Amy, the youngest of the girls, is married and seems to be the least dramatic sister.

Megan, in my opinion, seems to be the most mature of the five children; although her past might have led her down an entirely different road had she not come to her senses.

Aaron is an odd one.  He is the only boy and the youngest of the five Barrett children.  He keeps to himself, hiding behind his sunglasses, unless he becomes frustrated and angry.  At that point, he becomes rather violent.

At the end of the week, each sibling gets a chance to speak at their father's funeral.  This gives them each an opportunity to express thoughts and feelings that they have kept bottled up until now.

Will the sibling rivalry between Ellen and Jane come to an end?  Will the relationship be restored?  What about Aaron?  Will he step out from behind those sunglasses and allow himself to love and be loved?

Family dynamics, marriage problems, secrets that destroy, temptations almost too great to overcome - Where Yesterday Lives has it all.

Overall, I liked the book.  I think it addresses issues common to many families.  Many readers will relate to the troubled marriage, bickering siblings, and the death of the family patriarch.  I think this book will likely cause people to stop and think about their own family struggles and perhaps set them on a course to solving their own issues.

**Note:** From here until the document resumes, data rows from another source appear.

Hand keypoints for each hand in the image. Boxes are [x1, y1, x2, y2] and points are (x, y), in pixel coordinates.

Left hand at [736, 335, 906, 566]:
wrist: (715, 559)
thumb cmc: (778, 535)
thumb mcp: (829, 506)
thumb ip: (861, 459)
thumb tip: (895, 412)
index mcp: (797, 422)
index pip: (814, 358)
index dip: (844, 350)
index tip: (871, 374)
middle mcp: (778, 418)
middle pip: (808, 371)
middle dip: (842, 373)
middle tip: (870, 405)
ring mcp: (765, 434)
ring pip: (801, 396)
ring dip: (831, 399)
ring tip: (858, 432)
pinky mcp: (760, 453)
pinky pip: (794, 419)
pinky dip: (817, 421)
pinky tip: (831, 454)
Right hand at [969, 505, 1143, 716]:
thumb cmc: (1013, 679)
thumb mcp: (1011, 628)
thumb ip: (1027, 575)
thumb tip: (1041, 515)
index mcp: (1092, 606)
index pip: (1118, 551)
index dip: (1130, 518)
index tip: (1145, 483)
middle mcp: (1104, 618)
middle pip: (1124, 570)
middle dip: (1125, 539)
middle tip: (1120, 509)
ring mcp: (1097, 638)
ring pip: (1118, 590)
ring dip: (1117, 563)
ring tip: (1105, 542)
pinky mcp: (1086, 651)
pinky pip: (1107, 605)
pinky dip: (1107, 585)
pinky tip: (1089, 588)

I was fairly recently introduced to Karen Kingsbury books.  I've since read several of them and loved them all.  This one was a little harder for me to get into.  The sibling rivalry seemed a little too drawn out. It seemed more like I was reading a dialogue between bratty teenagers instead of Christian adults who would hopefully handle things with more maturity.  The mother seemed less nurturing than I would have liked.  Aaron's character was violent to the point of destroying property.  In reality, he would need professional help (in my opinion).  In Where Yesterday Lives, this behavior was written off as almost normal.  His siblings simply avoided conflict with him.  Otherwise they knew he would throw or break things.  I felt like his character could have been more developed and his issues addressed rather than them, for the most part, remaining overlooked.  In spite of these few "problem areas," I liked the book overall.